Ecotaxe: soupçons de corruption


De nombreuses questions se posent à propos du contrat signé en 2011 entre l’État et l’entreprise Ecomouv’. Au cœur de ce qui pourrait devenir un nouveau scandale politico-financier, le partenariat public-privé et la rémunération accordée à cette société italienne pour collecter la taxe. Une taxe dont le principe se justifie du point de vue écologique. Le transport ferroviaire paie en effet une partie des infrastructures alors que les transports routiers sont gratuits pour les transporteurs. 
Un certain flou entoure les modalités de l’appel d’offres lancé en 2009, préalable au contrat passé en 2011 entre le gouvernement Fillon et la société Ecomouv’. Un partenariat public-privé (PPP) qui donne à l’entreprise le pouvoir de récolter les fonds engendrés par l’écotaxe. Certains à droite font un semblant de mea culpa, en déclarant qu’«un impôt… doit être collecté par l’État».
Pourtant, le 4 mai 2012, soit deux jours avant de perdre la présidentielle, la droite en a fixé les modalités par décret. Sur un rendement annuel escompté de la taxe de 1,2 milliard, Ecomouv’ touchera 250 millions, 750 millions revenant à l’État et 150 aux collectivités locales. Soit un pourcentage de rémunération de la société privée de 20% sur les recettes, au lieu des 2 à 3% d’usage dans les PPP. Devant les députés, le premier ministre Jean-Marc Ayrault a dénoncé ce procédé et pointé la responsabilité de la droite dans cette affaire.
Pourtant, à gauche comme à droite, il est difficile de feindre la surprise. Dès le 14 février 2013, la sénatrice PCF Évelyne Didier avait alerté le ministre des Transports, sur «le choix de recourir à un PPP au bénéfice de la société Ecomouv’», détaillant scrupuleusement «le retour sur investissement» démesuré qu’elle percevrait.
Mais l’affaire va plus loin, jusqu’à des soupçons de corruption. François-Michel Lambert, député EELV, pointe un possible «scandale d’État», soulignant un lien douteux: le consultant extérieur, la société Rapp Trans AG, «chargée d’aider l’État à évaluer les candidatures» à l’appel d’offres serait aussi «conseiller de la société Autostrade», société mère d’Ecomouv’, dans d’autres projets.
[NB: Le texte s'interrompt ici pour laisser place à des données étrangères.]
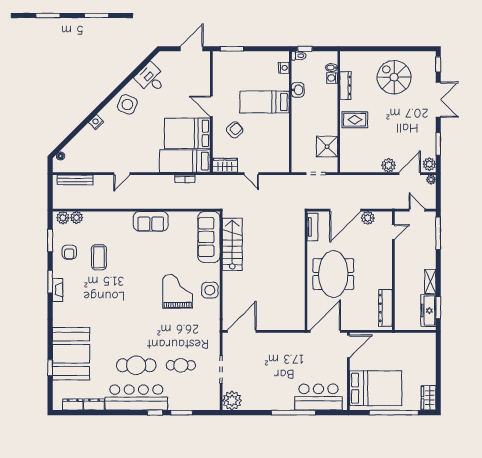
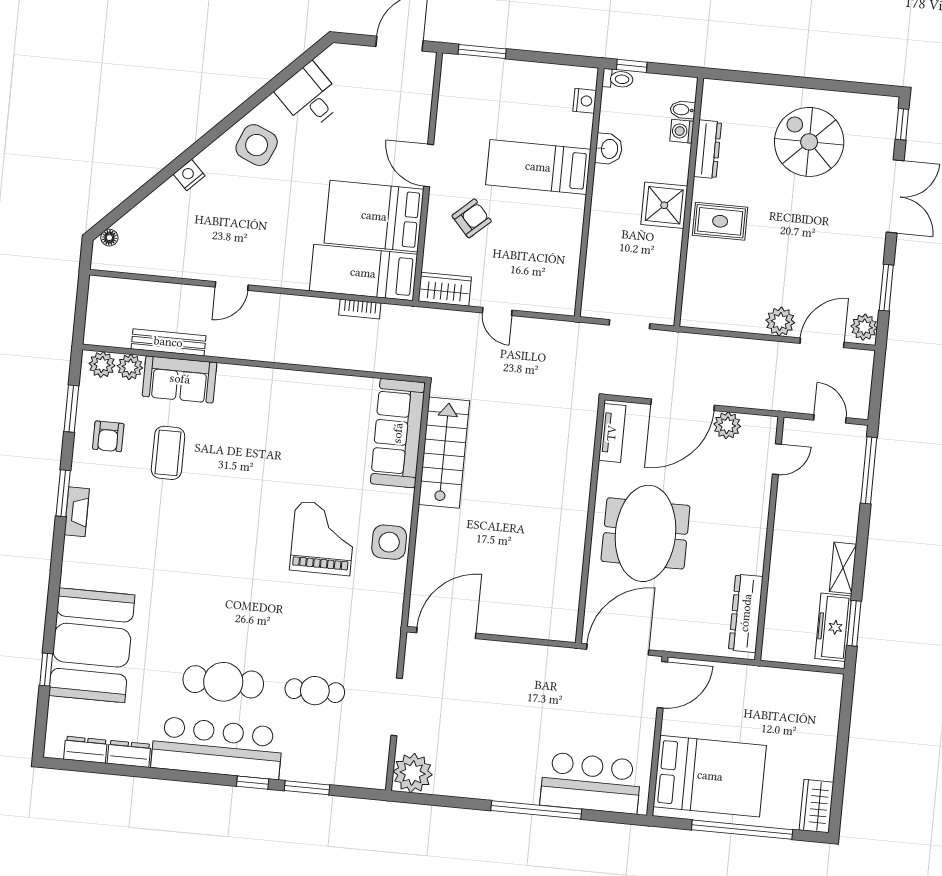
shower: (327, 147) -> (664, 205), moved
bench: (75, 180) -> (168, 342), moved
plant: (431, 180) -> (865, 359), removed
sofa: (151, 221) -> (180, 379), moved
Dès 2011, le tribunal administratif de Cergy-Pontoise, saisi par un concurrent d’Ecomouv’, avait d’ailleurs estimé que «l’impartialité des conseils de l’État n’était pas suffisamment établie». Eva Joly, qui demande une enquête parlementaire en parallèle de celle déjà ouverte par le parquet de Nanterre depuis 2011, juge que le PPP «a été conçu pour produire de l’argent pour le concessionnaire». Elle demande  des comptes aux deux ex-ministres de l’Écologie, Jean-Louis Borloo et Nathalie Kosciusko-Morizet.
En attendant, cette affaire montre toutes les dérives possibles de ce type de partenariat entre le public et le privé. Cela devrait inciter le gouvernement à s’engager dans une maîtrise publique dans le secteur des transports pour favoriser la transition écologique».
 800 millions d'euros. C'est ce que pourrait coûter à l'Etat l'annulation du contrat passé
 avec Ecomouv', contre 200 à 400 millions si elle avait été décidée dès l'été 2012.